Task to complete
The expected result is every entry, retyped character for character.
★ ★ ★ ★
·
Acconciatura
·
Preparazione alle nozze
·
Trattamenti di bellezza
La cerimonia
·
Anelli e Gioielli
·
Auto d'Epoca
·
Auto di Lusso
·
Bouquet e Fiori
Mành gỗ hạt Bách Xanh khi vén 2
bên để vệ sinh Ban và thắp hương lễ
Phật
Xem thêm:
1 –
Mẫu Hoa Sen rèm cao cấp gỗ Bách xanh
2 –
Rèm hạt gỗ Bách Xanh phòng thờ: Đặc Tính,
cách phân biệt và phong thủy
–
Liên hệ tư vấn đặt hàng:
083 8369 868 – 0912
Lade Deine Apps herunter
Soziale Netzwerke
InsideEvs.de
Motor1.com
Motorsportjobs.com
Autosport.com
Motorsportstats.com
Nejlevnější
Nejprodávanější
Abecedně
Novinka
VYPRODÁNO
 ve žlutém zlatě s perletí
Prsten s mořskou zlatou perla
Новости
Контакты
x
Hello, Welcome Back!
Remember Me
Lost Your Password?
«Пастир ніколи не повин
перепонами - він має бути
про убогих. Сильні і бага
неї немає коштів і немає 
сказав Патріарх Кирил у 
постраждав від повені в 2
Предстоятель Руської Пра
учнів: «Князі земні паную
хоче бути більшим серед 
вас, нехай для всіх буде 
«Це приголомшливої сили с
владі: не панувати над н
★ ★ ★ ★
Solution
·
Acconciatura
·
Preparazione alle nozze
·
Trattamenti di bellezza
La cerimonia
·
Anelli e Gioielli
·
Auto d'Epoca
·
Auto di Lusso
·
Bouquet e Fiori
Mành gỗ hạt Bách Xanh khi vén 2
bên để vệ sinh Ban và thắp hương lễ
Phật
Xem thêm:
1 –
Mẫu Hoa Sen rèm cao cấp gỗ Bách xanh
2 –
Rèm hạt gỗ Bách Xanh phòng thờ: Đặc Tính,
cách phân biệt và phong thủy
–
Liên hệ tư vấn đặt hàng:
083 8369 868 – 0912
Lade Deine Apps herunter
Soziale Netzwerke
InsideEvs.de
Motor1.com
Motorsportjobs.com
Autosport.com
Motorsportstats.com
Nejlevnější
Nejprodávanější
Abecedně
Novinka
VYPRODÁNO
 ve žlutém zlatě s perletí
Prsten s mořskou zlatou perla
Новости
Контакты
x
Hello, Welcome Back!
Remember Me
Lost Your Password?
«Пастир ніколи не повин
перепонами - він має бути
про убогих. Сильні і бага
неї немає коштів і немає 
сказав Патріарх Кирил у 
постраждав від повені в 2
Предстоятель Руської Пра
учнів: «Князі земні паную
хоче бути більшим серед 
вас, нехай для всіх буде 
«Це приголомшливої сили с
владі: не панувати над н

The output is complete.